[What this task involves] For each line below that includes the string "минут", show the whole line.

******

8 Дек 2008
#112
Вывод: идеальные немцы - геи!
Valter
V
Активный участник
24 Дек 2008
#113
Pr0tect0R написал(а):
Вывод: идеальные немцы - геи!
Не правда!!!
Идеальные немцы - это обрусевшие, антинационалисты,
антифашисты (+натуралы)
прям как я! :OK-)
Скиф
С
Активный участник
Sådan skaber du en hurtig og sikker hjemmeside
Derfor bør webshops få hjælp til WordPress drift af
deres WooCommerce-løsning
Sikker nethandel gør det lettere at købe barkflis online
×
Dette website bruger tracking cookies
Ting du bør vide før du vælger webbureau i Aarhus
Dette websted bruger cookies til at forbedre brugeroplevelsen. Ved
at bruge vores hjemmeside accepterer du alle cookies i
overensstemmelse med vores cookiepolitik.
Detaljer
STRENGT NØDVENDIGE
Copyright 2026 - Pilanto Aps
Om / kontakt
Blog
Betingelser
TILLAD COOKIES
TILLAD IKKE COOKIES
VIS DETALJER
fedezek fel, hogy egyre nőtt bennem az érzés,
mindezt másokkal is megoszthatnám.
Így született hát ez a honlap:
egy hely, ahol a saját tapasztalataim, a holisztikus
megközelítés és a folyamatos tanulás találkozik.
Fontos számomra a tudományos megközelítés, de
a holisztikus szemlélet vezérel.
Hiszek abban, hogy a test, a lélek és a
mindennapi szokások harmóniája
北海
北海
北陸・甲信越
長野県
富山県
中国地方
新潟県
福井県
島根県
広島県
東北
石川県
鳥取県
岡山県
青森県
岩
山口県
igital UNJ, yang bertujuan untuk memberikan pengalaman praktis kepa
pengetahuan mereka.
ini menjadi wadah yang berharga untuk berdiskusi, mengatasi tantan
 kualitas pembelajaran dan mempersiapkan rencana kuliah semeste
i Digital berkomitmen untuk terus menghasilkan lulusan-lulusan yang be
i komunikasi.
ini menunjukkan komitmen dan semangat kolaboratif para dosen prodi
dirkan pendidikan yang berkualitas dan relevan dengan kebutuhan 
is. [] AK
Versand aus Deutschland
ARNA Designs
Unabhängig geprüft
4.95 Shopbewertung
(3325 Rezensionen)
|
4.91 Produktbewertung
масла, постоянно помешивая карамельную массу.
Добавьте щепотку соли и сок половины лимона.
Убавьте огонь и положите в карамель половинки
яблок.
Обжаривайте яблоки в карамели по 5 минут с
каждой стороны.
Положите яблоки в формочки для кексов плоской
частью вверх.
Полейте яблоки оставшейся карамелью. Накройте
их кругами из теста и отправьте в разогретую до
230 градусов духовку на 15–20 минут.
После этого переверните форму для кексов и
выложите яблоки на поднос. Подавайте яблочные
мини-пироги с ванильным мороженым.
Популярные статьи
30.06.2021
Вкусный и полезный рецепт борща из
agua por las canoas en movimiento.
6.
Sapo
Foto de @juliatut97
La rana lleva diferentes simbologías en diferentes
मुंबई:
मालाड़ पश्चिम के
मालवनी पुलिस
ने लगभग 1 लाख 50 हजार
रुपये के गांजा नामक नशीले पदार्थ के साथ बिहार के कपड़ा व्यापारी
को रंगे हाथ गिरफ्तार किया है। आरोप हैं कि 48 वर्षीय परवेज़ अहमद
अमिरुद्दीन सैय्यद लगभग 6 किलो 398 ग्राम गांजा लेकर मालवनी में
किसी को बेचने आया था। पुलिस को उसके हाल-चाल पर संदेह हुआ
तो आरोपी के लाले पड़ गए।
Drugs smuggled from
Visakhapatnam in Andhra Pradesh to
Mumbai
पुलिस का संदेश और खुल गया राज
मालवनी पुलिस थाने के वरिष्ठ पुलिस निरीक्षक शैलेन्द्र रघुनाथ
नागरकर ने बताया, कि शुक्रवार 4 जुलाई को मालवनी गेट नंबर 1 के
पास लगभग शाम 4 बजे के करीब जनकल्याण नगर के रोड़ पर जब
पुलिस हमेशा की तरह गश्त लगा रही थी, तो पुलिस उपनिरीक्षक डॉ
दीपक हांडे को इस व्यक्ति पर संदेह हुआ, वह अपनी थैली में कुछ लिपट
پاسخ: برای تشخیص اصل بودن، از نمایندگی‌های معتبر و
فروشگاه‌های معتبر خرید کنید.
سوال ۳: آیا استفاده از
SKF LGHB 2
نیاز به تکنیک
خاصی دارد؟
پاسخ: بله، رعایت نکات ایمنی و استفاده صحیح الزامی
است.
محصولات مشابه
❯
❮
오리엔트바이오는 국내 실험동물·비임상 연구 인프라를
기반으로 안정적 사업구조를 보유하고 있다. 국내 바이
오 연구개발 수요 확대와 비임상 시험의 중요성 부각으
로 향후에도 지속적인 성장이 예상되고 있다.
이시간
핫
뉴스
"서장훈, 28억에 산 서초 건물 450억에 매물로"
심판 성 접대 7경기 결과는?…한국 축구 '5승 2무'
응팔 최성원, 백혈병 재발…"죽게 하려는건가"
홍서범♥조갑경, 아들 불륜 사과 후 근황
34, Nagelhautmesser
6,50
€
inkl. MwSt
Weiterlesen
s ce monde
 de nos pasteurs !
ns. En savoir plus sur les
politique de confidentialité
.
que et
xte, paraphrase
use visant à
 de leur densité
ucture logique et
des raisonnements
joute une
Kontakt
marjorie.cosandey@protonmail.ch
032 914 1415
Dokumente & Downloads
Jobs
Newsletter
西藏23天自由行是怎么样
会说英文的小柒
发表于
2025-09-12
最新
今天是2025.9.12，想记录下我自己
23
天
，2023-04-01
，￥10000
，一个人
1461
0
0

******

[Written solution]
Обжаривайте яблоки в карамели по 5 минут с
230 градусов духовку на 15–20 минут.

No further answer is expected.